On February 11 1990, I sat at my cousin’s home outside London, never leaving the TV for a minute as we waited for Nelson Mandela to come out of Victor Verster prison, hand in hand with Winnie. It was an era of great optimism; everyone believed there would be peace throughout the world, and in SA it was the dawn of our new democracy.
In Europe, one of the most popular courses on our MBA programme focussed on the EU, its movement to a single market and what this could mean for the world.
The course was another transformative experience that triggered my deep interest in international trade, internationalisation, and cultural diversity. I was inspired by what a single European market could mean for trade relations with Southern Africa. I wrote my thesis on this, with Zimbabwe as a case study. I did not select SA because the National Party was still in power.

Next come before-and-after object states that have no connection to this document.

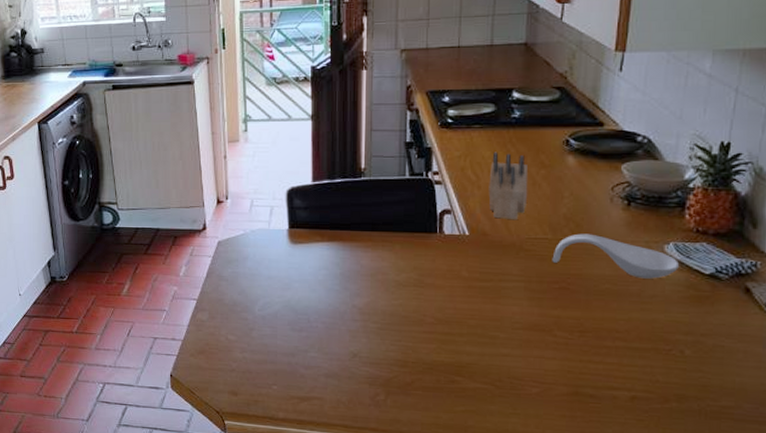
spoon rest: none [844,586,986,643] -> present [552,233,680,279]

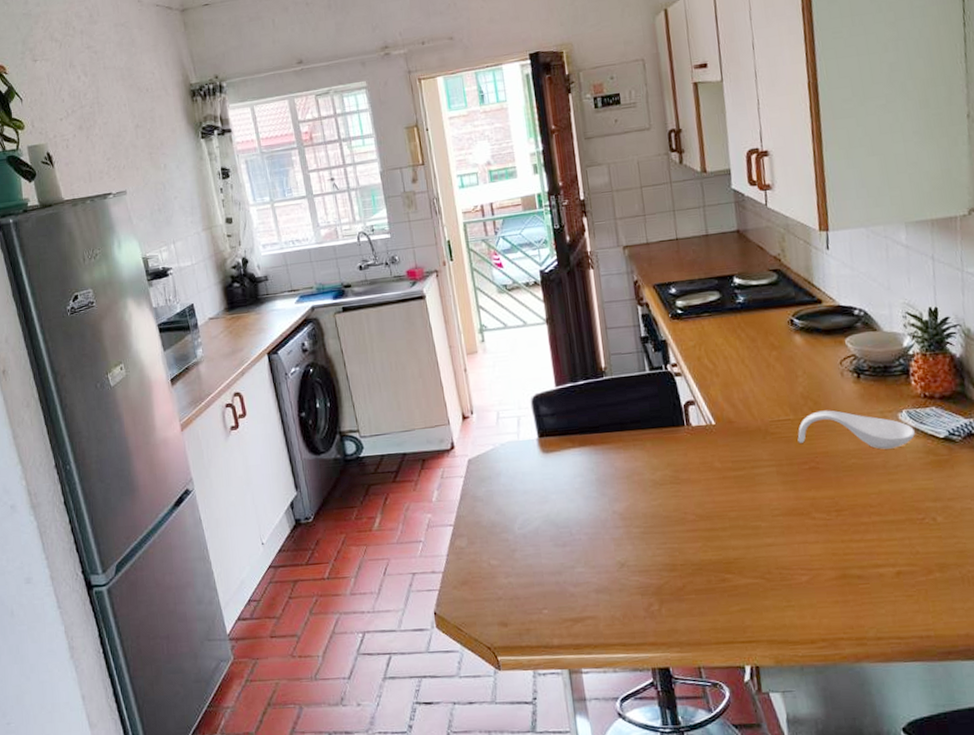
knife block: present [488,152,528,220] -> none [724,338,765,405]

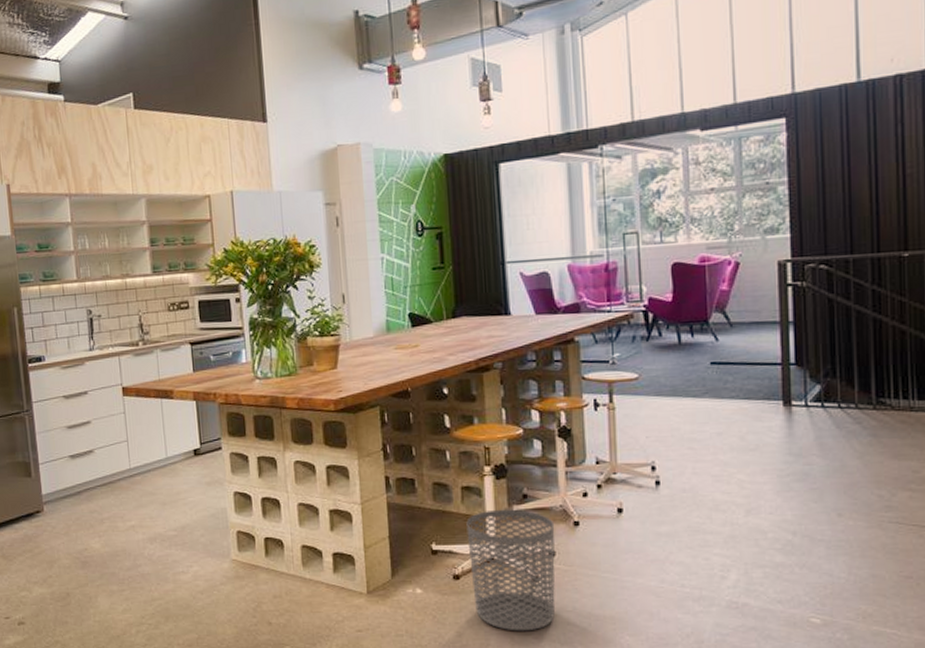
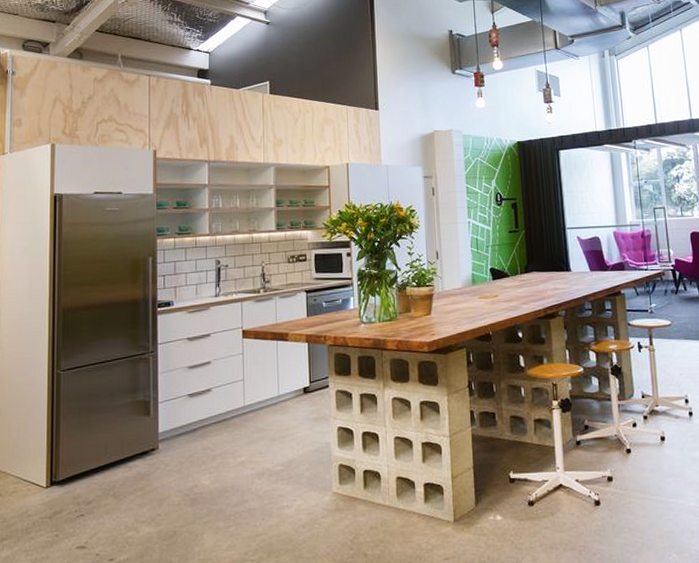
waste bin: present [466,509,555,631] -> none [539,439,614,554]

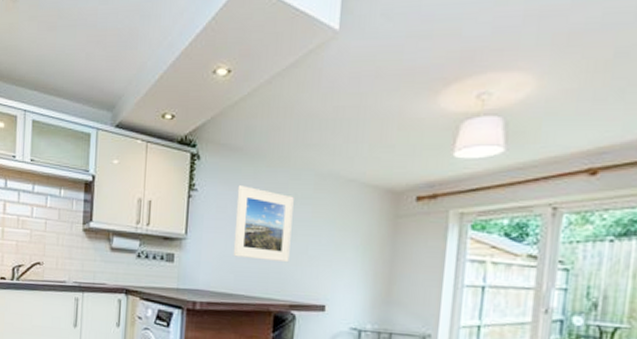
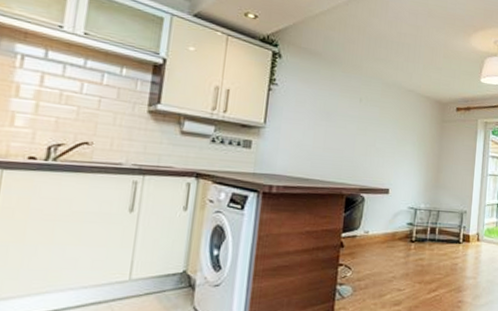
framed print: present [233,185,294,263] -> none [310,85,365,153]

I concluded that there were big benefits for Southern Africa, such as the capacity to trade with more than one country in Europe without having to create separate trade agreements. There would also be reciprocal benefits for Southern Africa, including tourism and investment opportunities, with long overdue opportunities for regional trade once SA closed the door on apartheid.
Last week, the South African Business Schools Association convened a lekgotla with major stakeholders to address the role and relevance of business schools in society today and in the future.
The global and South African context included the recent Brexit decision, with talk of Europe splitting apart; SA’s stagnant economic growth, the slower economic growth in the Chinese economy; and the Zika virus epidemic in Brazil. The immediate context was the crisis events in Zimbabwe, Nice, and Turkey.
Lekgotla participants were picking up what was happening online, in real time. In 1990, we did not have the internet or social media. You had to wait for the news, and when you wanted to do research, you had to go the library and trawl through a manual cataloguing system.
One of the lessons we took away from the lekgotla is that while learning from the past remains important, in the digital era we have to focus on learning from the future. We have to leverage the giant leaps being made in online learning and artificial intelligence.
This includes exciting opportunities for business schools as knowledge repositories to partner with private sector information and communications technology and mobile communication specialists in delivering knowledge where needed, including areas that the digital divide is not accessing.
The most powerful message at the lekgotla came from the fledgling Student Business Council, which is calling for higher education entrepreneurship programmes for students across all disciplines, as well as for broad-based entrepreneurship programmes, job creation programmes, access to knowledge, and the support of business people who are prepared to share their experience.
I came out of the lekgotla feeling inspired and motivated, despite the pessimistic local and global environment. I felt extremely positive about the clear commitment by the South African Business Schools Association to make a difference to our society. There was a general consensus that we still need to resolve our past while addressing the future. In the words of informal sector marketer and author GG Alcock, it is not acceptable to say “get over it”.
The level of ignorance in statements such as this that still prevails in a world that has more access to knowledge than ever before, is astounding. This clearly applies to SA, but also the UK and the US which have to face the damning implications of the Chilcot inquiry as they contemplate their new leaders and what this means for their countries and the world.
We can make changes, and for the better. South African business schools are engaging with intellectual honesty as to how we will do this.